Une modeste victoire qui fleure bon le gaz

Publié le 06 janvier 2009 par Alain Hubler

Lorsque vous faites de la politique dans les rangs de la «gauche de la gauche», il est assez rare d’obtenir des succès. C’est pourtant ce qui m’est arrivé dans le cadre du Conseil intercommunal de l’Association de communes de la région lausannoise pour la réglementation du service des taxis.

Suite à une motion que j’ai déposée le 24 avril dernier, le Comité directeur de l’association précitée a décidé de prendre des mesures incitant la flotte des taxis lausannois à recourir à des véhicules fonctionnant au «gaz naturel».

Ainsi, la société Gaznat octroiera une subvention supplémentaire de 500 francs – qui vient s’ajouter à l’actuelle de 1000 francs – pour l’achat d’un véhicule neuf fonctionnant au gaz.
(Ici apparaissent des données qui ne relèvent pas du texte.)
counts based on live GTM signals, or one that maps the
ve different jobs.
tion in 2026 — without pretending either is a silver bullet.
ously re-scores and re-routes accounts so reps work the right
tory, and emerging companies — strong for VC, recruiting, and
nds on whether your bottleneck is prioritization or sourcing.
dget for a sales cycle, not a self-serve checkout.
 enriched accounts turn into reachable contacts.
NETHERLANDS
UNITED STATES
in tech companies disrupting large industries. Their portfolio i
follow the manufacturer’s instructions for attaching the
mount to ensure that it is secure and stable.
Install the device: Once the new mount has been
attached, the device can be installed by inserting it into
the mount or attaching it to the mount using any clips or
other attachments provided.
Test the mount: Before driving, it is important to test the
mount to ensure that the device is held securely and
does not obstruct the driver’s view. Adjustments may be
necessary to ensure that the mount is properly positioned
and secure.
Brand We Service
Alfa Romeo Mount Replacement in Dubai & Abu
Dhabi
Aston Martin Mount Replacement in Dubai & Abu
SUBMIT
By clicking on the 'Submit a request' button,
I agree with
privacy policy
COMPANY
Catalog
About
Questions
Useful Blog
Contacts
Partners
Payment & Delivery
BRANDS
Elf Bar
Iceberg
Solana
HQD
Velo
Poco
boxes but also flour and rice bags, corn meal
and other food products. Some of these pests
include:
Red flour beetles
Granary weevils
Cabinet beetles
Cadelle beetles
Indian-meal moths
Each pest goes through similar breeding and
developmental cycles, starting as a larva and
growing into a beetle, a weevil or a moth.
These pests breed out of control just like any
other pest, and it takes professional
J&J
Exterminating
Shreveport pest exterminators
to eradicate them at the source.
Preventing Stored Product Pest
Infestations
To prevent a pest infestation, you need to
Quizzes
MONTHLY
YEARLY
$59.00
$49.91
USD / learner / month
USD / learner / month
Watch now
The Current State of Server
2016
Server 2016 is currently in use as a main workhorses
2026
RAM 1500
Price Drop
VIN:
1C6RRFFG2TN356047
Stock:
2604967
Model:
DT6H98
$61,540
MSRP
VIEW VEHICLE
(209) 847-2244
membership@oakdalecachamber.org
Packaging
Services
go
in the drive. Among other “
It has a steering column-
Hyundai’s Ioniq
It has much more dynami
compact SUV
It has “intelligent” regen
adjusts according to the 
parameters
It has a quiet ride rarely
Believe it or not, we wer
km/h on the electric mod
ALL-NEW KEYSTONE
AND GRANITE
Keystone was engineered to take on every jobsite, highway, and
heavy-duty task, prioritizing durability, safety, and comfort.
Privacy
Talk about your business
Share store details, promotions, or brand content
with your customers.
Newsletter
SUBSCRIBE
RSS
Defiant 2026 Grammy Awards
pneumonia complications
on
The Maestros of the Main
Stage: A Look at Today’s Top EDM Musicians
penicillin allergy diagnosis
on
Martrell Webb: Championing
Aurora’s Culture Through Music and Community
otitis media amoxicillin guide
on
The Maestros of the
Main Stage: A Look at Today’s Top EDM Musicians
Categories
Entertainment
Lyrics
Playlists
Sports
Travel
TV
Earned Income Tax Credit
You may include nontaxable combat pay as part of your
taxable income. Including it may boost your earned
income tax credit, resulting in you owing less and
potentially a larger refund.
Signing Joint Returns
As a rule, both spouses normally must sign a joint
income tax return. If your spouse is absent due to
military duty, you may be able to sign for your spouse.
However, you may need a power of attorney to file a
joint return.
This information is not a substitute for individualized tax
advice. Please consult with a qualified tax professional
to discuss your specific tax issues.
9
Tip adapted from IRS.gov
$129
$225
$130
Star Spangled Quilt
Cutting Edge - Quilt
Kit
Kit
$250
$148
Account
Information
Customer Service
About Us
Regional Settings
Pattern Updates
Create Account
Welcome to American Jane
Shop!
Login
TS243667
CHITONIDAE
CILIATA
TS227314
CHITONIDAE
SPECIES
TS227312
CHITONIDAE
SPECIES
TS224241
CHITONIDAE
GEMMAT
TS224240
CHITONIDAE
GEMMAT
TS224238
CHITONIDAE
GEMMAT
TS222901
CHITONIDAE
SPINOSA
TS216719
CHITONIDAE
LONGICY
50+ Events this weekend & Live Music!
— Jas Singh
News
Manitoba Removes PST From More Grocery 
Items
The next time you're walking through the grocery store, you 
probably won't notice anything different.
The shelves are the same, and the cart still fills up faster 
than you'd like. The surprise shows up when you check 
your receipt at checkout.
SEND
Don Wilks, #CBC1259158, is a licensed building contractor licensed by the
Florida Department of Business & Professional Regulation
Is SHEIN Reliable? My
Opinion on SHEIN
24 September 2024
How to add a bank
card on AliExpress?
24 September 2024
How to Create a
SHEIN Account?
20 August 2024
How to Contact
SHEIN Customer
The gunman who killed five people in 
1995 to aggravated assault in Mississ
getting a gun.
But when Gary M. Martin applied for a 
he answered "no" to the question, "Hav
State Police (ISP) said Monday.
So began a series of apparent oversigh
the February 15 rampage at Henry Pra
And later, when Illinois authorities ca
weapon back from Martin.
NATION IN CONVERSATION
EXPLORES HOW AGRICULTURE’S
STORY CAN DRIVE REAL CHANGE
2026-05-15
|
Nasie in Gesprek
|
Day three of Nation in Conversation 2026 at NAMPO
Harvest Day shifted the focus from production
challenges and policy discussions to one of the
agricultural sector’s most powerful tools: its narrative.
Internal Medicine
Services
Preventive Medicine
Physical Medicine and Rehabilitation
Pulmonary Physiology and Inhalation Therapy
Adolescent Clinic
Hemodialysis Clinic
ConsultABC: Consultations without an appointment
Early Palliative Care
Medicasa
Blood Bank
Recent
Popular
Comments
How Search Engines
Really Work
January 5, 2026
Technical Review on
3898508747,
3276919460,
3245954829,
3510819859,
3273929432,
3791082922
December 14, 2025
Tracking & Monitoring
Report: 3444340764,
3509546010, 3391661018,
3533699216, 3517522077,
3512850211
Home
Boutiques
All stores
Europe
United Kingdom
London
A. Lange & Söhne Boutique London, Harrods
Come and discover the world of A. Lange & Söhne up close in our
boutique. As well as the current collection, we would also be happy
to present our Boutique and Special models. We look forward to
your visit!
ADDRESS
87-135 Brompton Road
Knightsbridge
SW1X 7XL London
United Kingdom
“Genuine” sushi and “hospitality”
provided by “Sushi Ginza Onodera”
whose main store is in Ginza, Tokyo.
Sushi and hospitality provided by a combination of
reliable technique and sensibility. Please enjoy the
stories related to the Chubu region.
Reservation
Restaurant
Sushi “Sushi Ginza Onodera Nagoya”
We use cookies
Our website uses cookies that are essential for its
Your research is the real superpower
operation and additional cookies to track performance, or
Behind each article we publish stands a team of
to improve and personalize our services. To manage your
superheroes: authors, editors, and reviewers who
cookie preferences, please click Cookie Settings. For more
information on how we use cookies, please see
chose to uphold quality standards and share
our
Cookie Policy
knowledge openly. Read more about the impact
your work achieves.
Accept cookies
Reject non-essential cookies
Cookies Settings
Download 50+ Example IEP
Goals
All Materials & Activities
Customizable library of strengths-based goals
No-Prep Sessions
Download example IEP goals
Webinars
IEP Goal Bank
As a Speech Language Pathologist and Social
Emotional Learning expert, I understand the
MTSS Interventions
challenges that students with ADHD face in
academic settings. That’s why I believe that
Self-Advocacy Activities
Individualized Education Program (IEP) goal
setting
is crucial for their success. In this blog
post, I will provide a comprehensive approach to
Pour leur part, les Services industriels de la Ville de Lausanne consentiront un rabais de 5 % sur ce carburant. Enfin, pour tous les véhicules utilisant des sources d’énergie alternative, la taxe annuelle de 88 francs, due au Service intercommunal des taxis, est abrogée.


Si l’on ajoute que le gaz naturel revient 40 % moins cher* à l’usage, que la taxe automobile cantonale est divisée par deux et que les assurances accordent un rabais de 25 %, il devient très intéressant pour les taxis de changer de carburant à la première occasion.

Cela devient même tellement intéressant que, s’il n’en avait tenu qu’à moi, l’incitation aurait cédé le pas à une obligation. Mais bon, dans une société qui croit encore à la libre concurrence non faussée et aux lois du marché, cela ne se fait pas.

Mais je ne suis pas dupe, ces mesures ne sont qu’incitatives et beaucoup de chauffeurs de taxis continueront à rouler sur leur marque fétiche et avec un carburant plus «valorisant». Il paraît que les moteurs à gaz sont «mous» … Les grandes compagnies de taxis, qui dépendent d’un garage et qui sont liées à un constructeur, continueront à rouler sur les modèles de ce dernier, même si elle ne propose pas de véhicule fonctionnant au méthane (suivez mon regard …). Mais ne désespérons pas, il y a bien quelques indépendants et quelques compagnies qui finiront par être séduits par les avantages environnementaux, financiers et d’image de ce type de véhicules.

Cela dit, même si le gaz est moins polluant que d’autres combustibles fossiles, ce n’est pas l’usage de celui-ci qui va permettre de régler efficacement les problèmes d’émission de gaz à effet de serre. Ce d’autant plus que le méthane est acheminé par des gazoducs qui, parfois, ont tendance à fuir et à laisser s’échapper leur précieuse cargaison dont l’impact sur le réchauffement climatique est 42 fois supérieur à celui du dioxyde de carbone à l’horizon de cinquante ans. Merci messieurs les gaziers de colmater au maximum vos fuites.

La meilleure lutte contre la production de gaz à effet de serre reste bien évidemment l’extrême modération dans les déplacements et le recours à la mobilité douce.

Cela dit, ma prochaine petite lutte : essayer de faire en sorte que la police lausannoise accepte enfin de rouler en voiture à gaz. Celle de Saint-Gall a bien l’air de s’y faire.

  • *Ce qui ne saurait durer depuis que les pays producteurs de gaz ont créé, le 23 décembre dernier, une sorte d’OPEP gazière.